Mudança na forma de negociação da matéria-prima trará instabilidade aos preços dos produtos finais, afirmam analistas
Liderada pela Vale, adoção de novo modelo de cotação, com bases trimestrais, põe fim a sistema que balizou preços no setor por 40 anos
PEDRO SOARES DA SUCURSAL DO RIO
Em disputa com siderúrgicas, a Vale elevou o valor do minério de ferro em 90%, o que resultará em forte pressão no preço do aço -e, por consequência, na enorme gama de produtos que usam o material.
Após pressões da China, a mineradora brasileira e sua concorrente australiana BHP mudaram o modelo de correção de preços, corrigidos agora trimestralmente. Tal mecanismo, dizem analistas, traz mais volatilidade para os preços de centenas de produtos, tanto no atacado como no varejo.
É que o minério de ferro é matéria-prima principal do aço, usado numa variedade grande de itens, de carros e eletrodomésticos a brinquedos. Segundo levantamento feito pela Folha, só no IPCA, índice oficial de inflação, o peso dos produtos diretamente afetados pelo minério de ferro corresponde a 9,2% do indicador.
O peso na inflação é potencialmente maior, já que os cálculos não incluem produtos alimentícios acondicionados em latas de aço, por exemplo.
A disputa em torno do preço recrudesceu no momento em que a Vale fechou o preço de referência com a gigante japonesa Nippon Steel. Pela primeira vez, o novo valor será provisório e válido por três meses.
O percentual desagradou às siderúrgicas brasileiras e europeias, mercados nos quais ainda há capacidade ociosa. Pressionada pela China, a Vale aceitou contratos por tempo menor -antes era de um ano.
Válido havia 40 anos, o sistema conhecido como “benchmark” previa que o primeiro grande contrato do ano firmado entre uma mineradora líder (Vale, BHP e Rio Tinto) e uma grande siderúrgica passaria a balizar os demais, que replicavam o percentual de reajuste.

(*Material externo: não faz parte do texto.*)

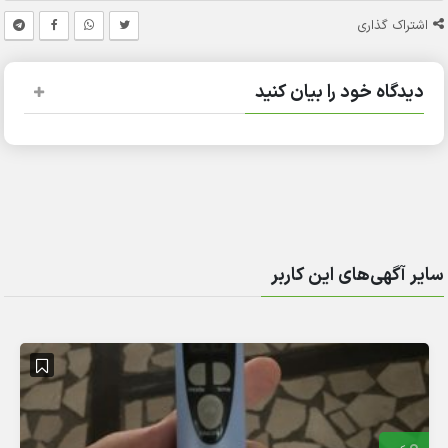
اشتراک گذاری
دیدگاه خود را بیان کنید
سایر آگهی‌های این کاربر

Em 2009, em meio à crise, a Vale reduziu em 28% o preço do minério de ferro, mas havia obtido um aumento de até 71% em 2008 -quando o mercado estava muito aquecido.
Agora, o reajuste de 90% fechado pela Vale causou forte reação de usinas da Europa, lideradas pela Eurofer. Oficialmente, a mineradora brasileira não confirma o aumento, publicado em jornais japoneses e no inglês “Financial Times”.
O presidente da Vale, Roger Agnelli, disse que a “Eurofer esqueceu que o período de colonização, em que países subdesenvolvidos produzem para sustentar o bem-estar deles, acabou”. Ele criticou também usinas brasileiras que pouco investem em aumento de capacidade e não repassam o custo menor do minério vendido no Brasil para o preço final do aço.
“O Brasil tem o minério de ferro mais barato do mundo e o aço mais caro do mundo. Alguma coisa não fecha”, disse.
Em relatório, o Bank of America informou que o reajuste encontrou lastro na expansão da demanda principalmente na Ásia. O consumo, pondera o texto, está ainda em níveis distantes de antes da crise.
Para Antonio Emílio Ruiz, analista do Banco do Brasil, há hoje no mundo uma recuperação muito desigual da demanda, o que dificulta as negociações de preço. Ele diz que a crise -que derrubou o consumo- antecipou o fim do regime de “”benchmark” e fez crescer o peso da China nesse mercado.
Procurados para comentar o reajuste, o Instituto Aço Brasil e a Anfavea (montadoras) não haviam se manifestado até a conclusão desta edição.
Outro reflexo do novo sistema de preços deve ser a criação de um mercado bilionário de derivativos de minério de ferro, similar ao que existe para commodities como petróleo. Analistas preveem que esse mercado passe a girar US$ 200 bilhões no mundo até 2020, ante US$ 300 milhões hoje.